Viterbo – “Nostro padre ha profondamente amato la nostra città”. Guglielmo Ascenzi, figlio di Silvio, ex sindaco e protagonista assoluto della vita politica e sociale di Viterbo. Il saluto di tutta la sua famiglia. Oggi pomeriggio i funerali nella cattedrale di San Lorenzo.
Viterbo – I funerali di Silvio Ascenzi
“Nostro padre – dice Guglielmo Ascenzi – ha profondamente amato la nostra città. Lo affidiamo a Santa Rosa di cui è stato orgoglioso facchino e orgoglioso padre di Raffaele che di Santa Rosa è stato anche lui facchino e ora ideatore della macchina”.
La cattedrale della città è piena. A stringersi attorno alla famiglia, Cristina, Raffaele, Guglielmo, Gabriella, i nipoti, i generi, le nuore, tutta la comunita civile e istituzionale. Dalla sindaca Chiara Frontini agli ex sindaci di Viterbo, dal Sodalizio dei facchini del presidente Massimo Mecarini fiio a tutte le realta territoriali. Quel territorio che Silvio Ascenzi ha segnato, caratterizzandone la storia.
Silvio Ascenzi
“Siamo nel duomo – sottolinea Guglielmo Ascenzi – dove abbiamo dato l’ultimo saluto a nostra sorella Nicoletta e celebrato il matrimonio di Angelica. A noi hai trasmesso l’educazione con l’esempio dei valori che hai incarnato da sempre e che ti hanno meritato la stima di tutti i viterbesi”.
Accanto a Silvio Ascenzi, il picchetto dei facchini e dell’ordine equestre del Santo Sepolcro, i gonfaloni del Sodalizio, dell’associazione degli ex facchini, del comune e dell’Unitalsi. Ad accompagnarlo la bandiera del Sodalizio dei facchini di Santa Rosa.
“La tua – prosegue Guglielmo Ascenzi rivolgendosi al padre Silvio – è stata una fede matura, profonda nei ragionamenti e solida come il peperino. Il rigore morale come paradigma di vita. Una moralità che non ha mai fatto distinzione tra chi aveva la giacca e la cravatta e chi la tuta da operaio, rispettando sia per gli uni che gli altri. Così come hai sempre preteso tantissimo dai ruoli che hai rivestito, consapevole della responsabilità verso Dio, la comunità e la famiglia. Un esempio di cui, con il tempo, arriveremo a riconoscere la profondità del suo significato”.
A celebrare il funerale il vicario generale del vescovo don Luigi Fabbri.
“Silvio – sottolinea don Luigi durante l’omelia – è stato un grande uomo. Un uomo con un grande cuore, attento e generoso. Un cuore in cui c’è stato spazio per gli altri. La città di Viterbo gli è grata per il suo servizio”.
Nato a Viterbo il 7 dicembre 1940, Silvio Ascenzi ha dedicato la sua vita al servizio della comunità, intraprendendo impegno politico e attività imprenditoriale.
Eletto più volte consigliere comunale, divenne sindaco di Viterbo nel novembre 1983, succedendo a Rosato Rosati. Riconfermato nel 1985, ha guidato una giunta composta da democristiani, repubblicani e liberali, segnando profondamente la storia della città.

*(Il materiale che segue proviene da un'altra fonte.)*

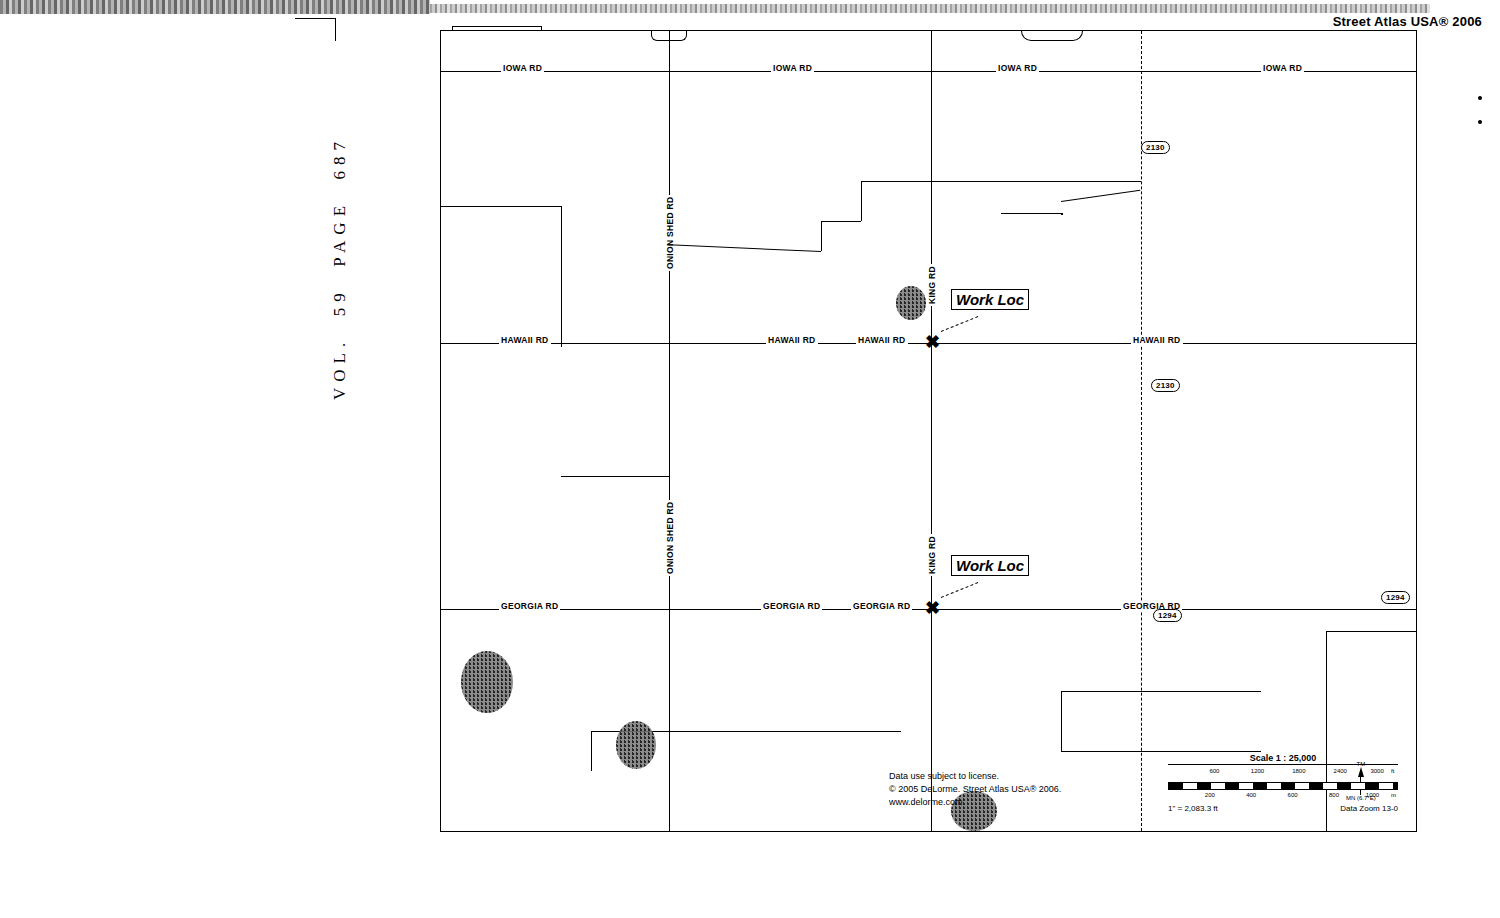Street Atlas USA® 2006
◆DELORME
VOL. 59 PAGE 687
IOWA RD
IOWA RD
IOWA RD
IOWA RD
HAWAII RD
HAWAII RD
HAWAII RD
HAWAII RD
GEORGIA RD
GEORGIA RD
GEORGIA RD
GEORGIA RD
ONION SHED RD
ONION SHED RD
KING RD
KING RD
2130
2130
1294
1294
✖
Work Loc
✖
Work Loc
Data use subject to license.
© 2005 DeLorme. Street Atlas USA® 2006.
www.delorme.com
TM
MN (6.7°E)
Scale 1 : 25,000
600 1200 1800 2400 3000 ft
200 400 600 800 1000 m
1" = 2,083.3 ft Data Zoom 13-0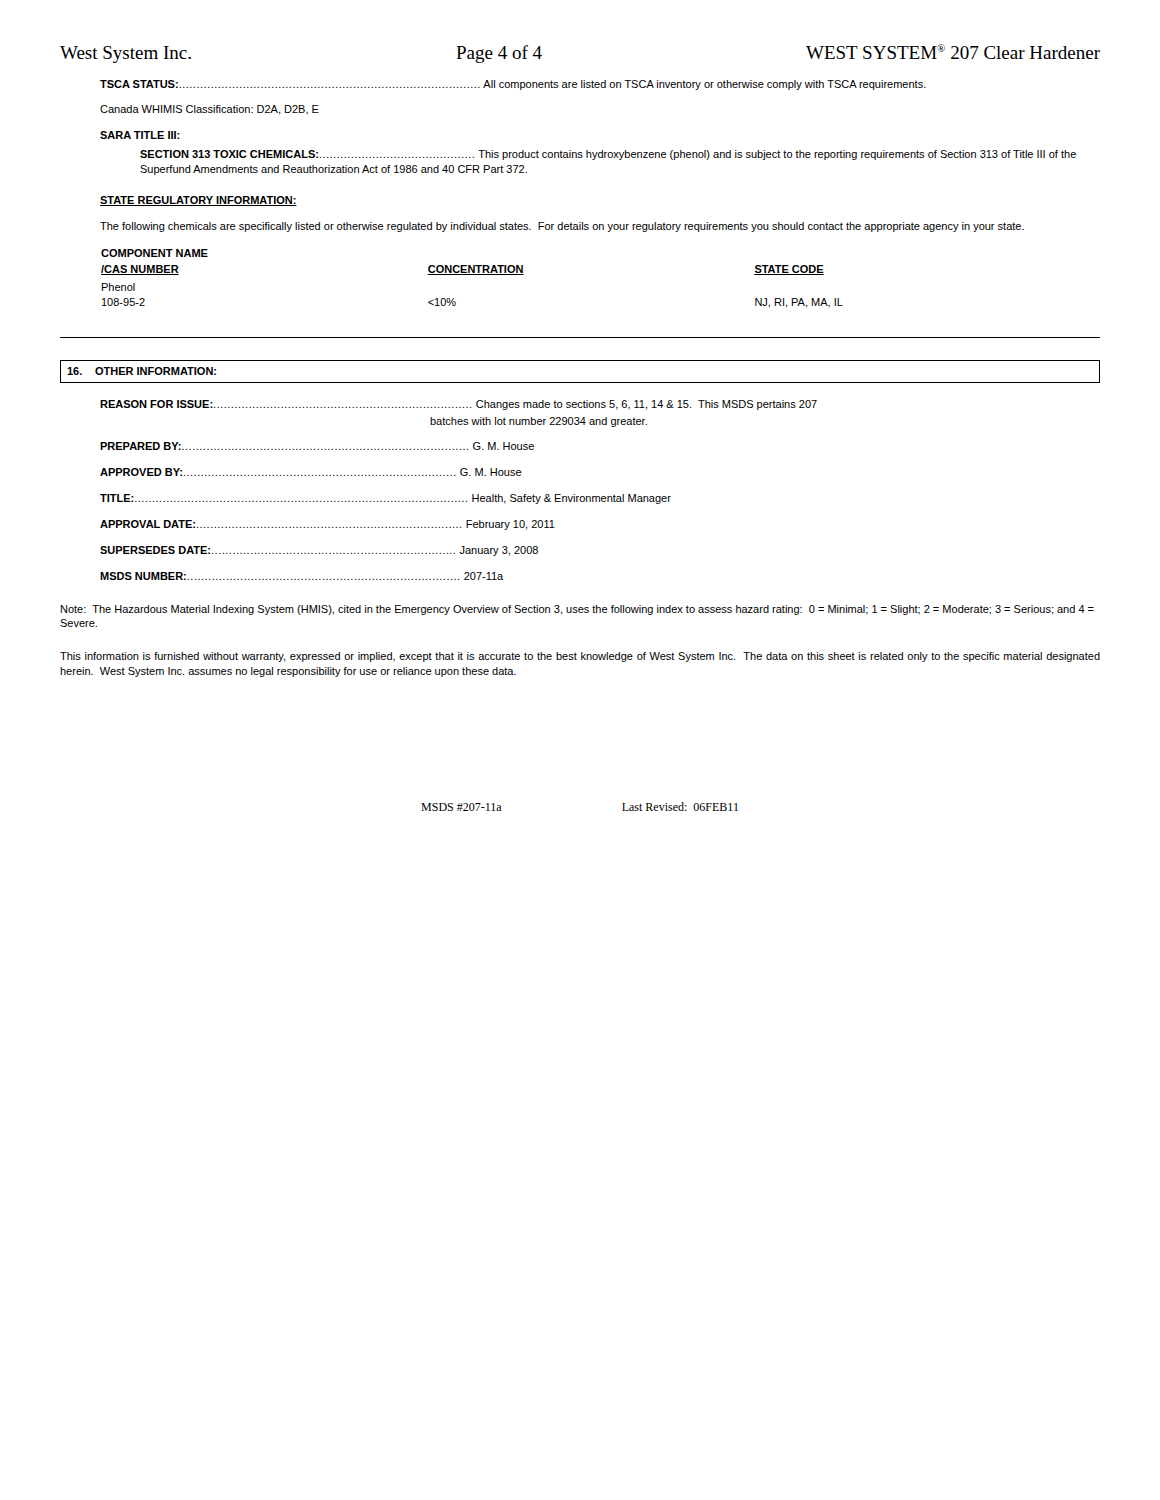West System Inc.
Page 4 of 4
WEST SYSTEM® 207 Clear Hardener
TSCA STATUS:..................................................................................... All components are listed on TSCA inventory or otherwise comply with TSCA requirements.
Canada WHIMIS Classification: D2A, D2B, E
SARA TITLE III:
SECTION 313 TOXIC CHEMICALS:............................................ This product contains hydroxybenzene (phenol) and is subject to the reporting requirements of Section 313 of Title III of the Superfund Amendments and Reauthorization Act of 1986 and 40 CFR Part 372.
STATE REGULATORY INFORMATION:
The following chemicals are specifically listed or otherwise regulated by individual states. For details on your regulatory requirements you should contact the appropriate agency in your state.
| COMPONENT NAME | | |
| /CAS NUMBER | CONCENTRATION | STATE CODE |
| Phenol 108-95-2 | <10% | NJ, RI, PA, MA, IL |
16. OTHER INFORMATION:
REASON FOR ISSUE:......................................................................... Changes made to sections 5, 6, 11, 14 & 15. This MSDS pertains 207
batches with lot number 229034 and greater.
PREPARED BY:................................................................................. G. M. House
APPROVED BY:............................................................................. G. M. House
TITLE:.............................................................................................. Health, Safety & Environmental Manager
APPROVAL DATE:........................................................................... February 10, 2011
SUPERSEDES DATE:..................................................................... January 3, 2008
MSDS NUMBER:............................................................................. 207-11a
Note: The Hazardous Material Indexing System (HMIS), cited in the Emergency Overview of Section 3, uses the following index to assess hazard rating: 0 = Minimal; 1 = Slight; 2 = Moderate; 3 = Serious; and 4 = Severe.
This information is furnished without warranty, expressed or implied, except that it is accurate to the best knowledge of West System Inc. The data on this sheet is related only to the specific material designated herein. West System Inc. assumes no legal responsibility for use or reliance upon these data.
MSDS #207-11a
Last Revised: 06FEB11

Tra le sue iniziative più rilevanti, l’organizzazione della visita pastorale di papa Giovanni Paolo II a Viterbo, avvenuta il 27 maggio 1984.

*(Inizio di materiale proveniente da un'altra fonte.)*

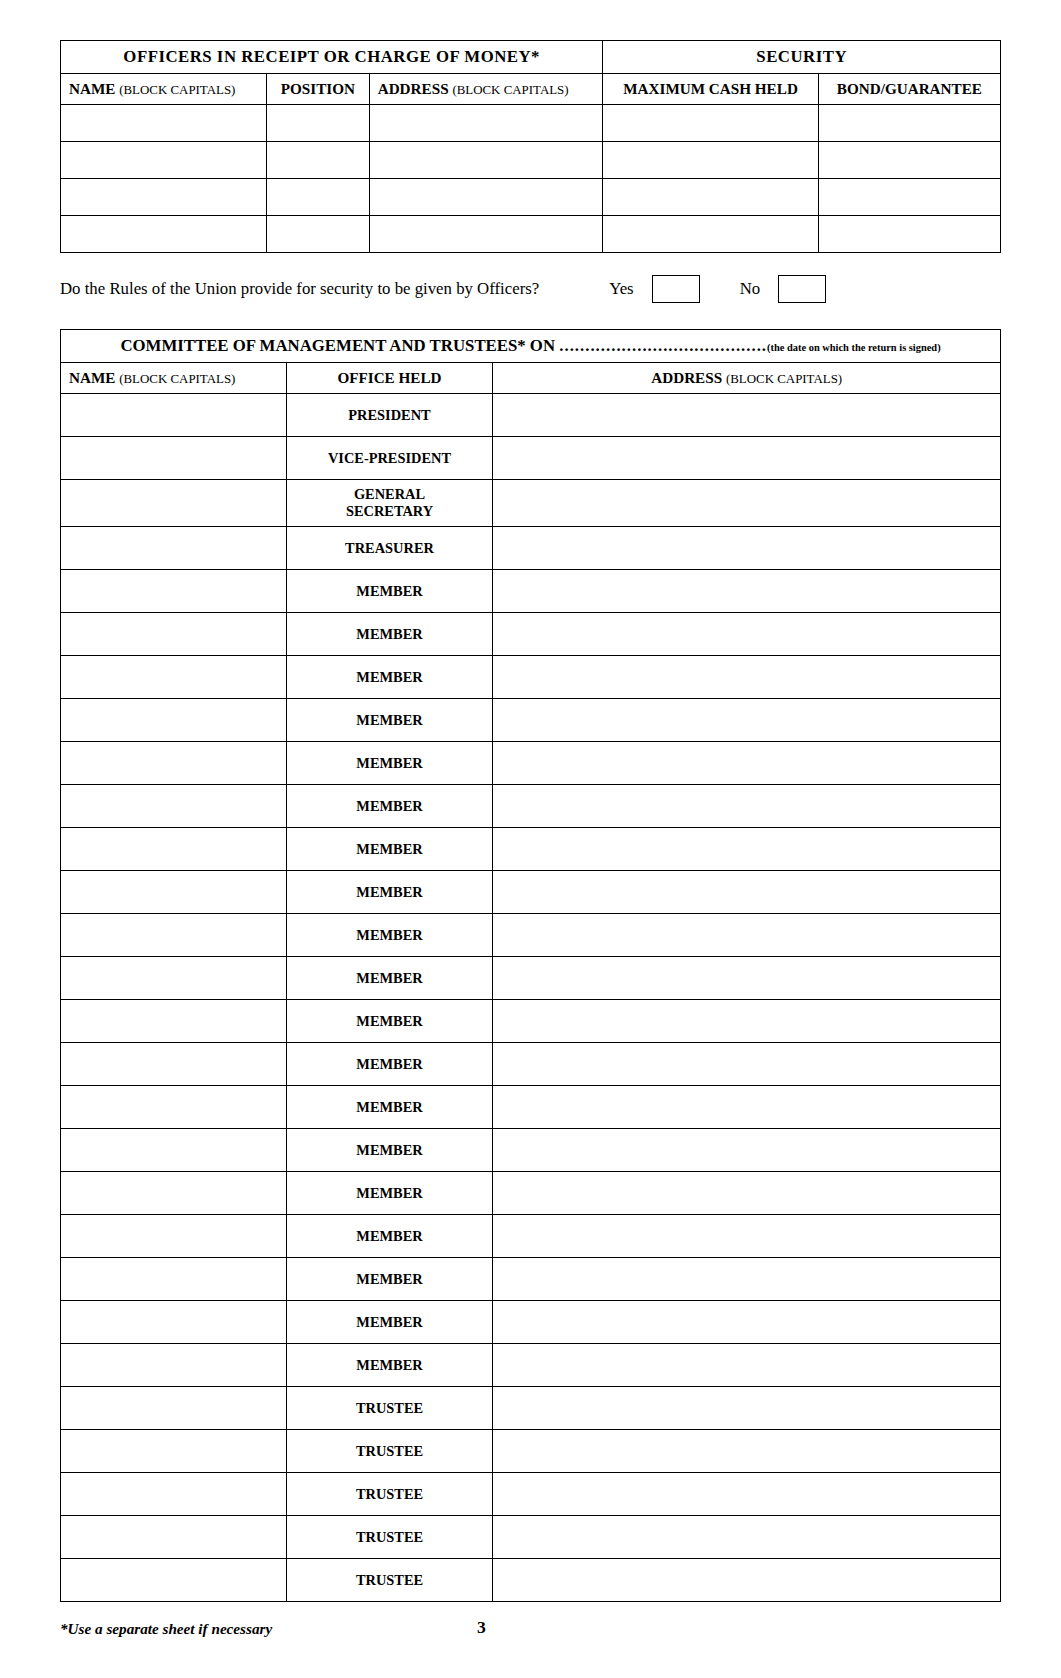| OFFICERS IN RECEIPT OR CHARGE OF MONEY* | SECURITY |
| NAME (BLOCK CAPITALS) | POSITION | ADDRESS (BLOCK CAPITALS) | MAXIMUM CASH HELD | BOND/GUARANTEE |
Do the Rules of the Union provide for security to be given by Officers? Yes No
| COMMITTEE OF MANAGEMENT AND TRUSTEES* ON ........................................ (the date on which the return is signed) |
| NAME (BLOCK CAPITALS) | OFFICE HELD | ADDRESS (BLOCK CAPITALS) |
| | PRESIDENT | |
| | VICE-PRESIDENT | |
| | GENERAL SECRETARY | |
| | TREASURER | |
| | MEMBER | |
| | MEMBER | |
| | MEMBER | |
| | MEMBER | |
| | MEMBER | |
| | MEMBER | |
| | MEMBER | |
| | MEMBER | |
| | MEMBER | |
| | MEMBER | |
| | MEMBER | |
| | MEMBER | |
| | MEMBER | |
| | MEMBER | |
| | MEMBER | |
| | MEMBER | |
| | MEMBER | |
| | MEMBER | |
| | MEMBER | |
| | TRUSTEE | |
| | TRUSTEE | |
| | TRUSTEE | |
| | TRUSTEE | |
| | TRUSTEE | |
*Use a separate sheet if necessary
3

Ascenzi ha ricoperto incarichi prestigiosi: presidente della Camera di Commercio, della scuola per infermieri, e membro del consiglio d’amministrazione dell’Università degli Studi della Tuscia. Come imprenditore agricolo, ha gestito con il fratello Francesco un’importante azienda del territorio, affermandosi come punto di riferimento per le associazioni di categoria. È il padre di Raffaele Ascenzi ideatore di tre macchine di Santa Rosa: Ali di Luce, Gloria e quella attuale Dies Natalis. Gli altri figli di Ascenzi sono l’avvocato Guglielmo, Gabriella e Nicoletta, morta nel 2018.
Silvio Ascenzi lascia un’eredità di impegno e dedizione che resterà nella memoria della comunità viterbese.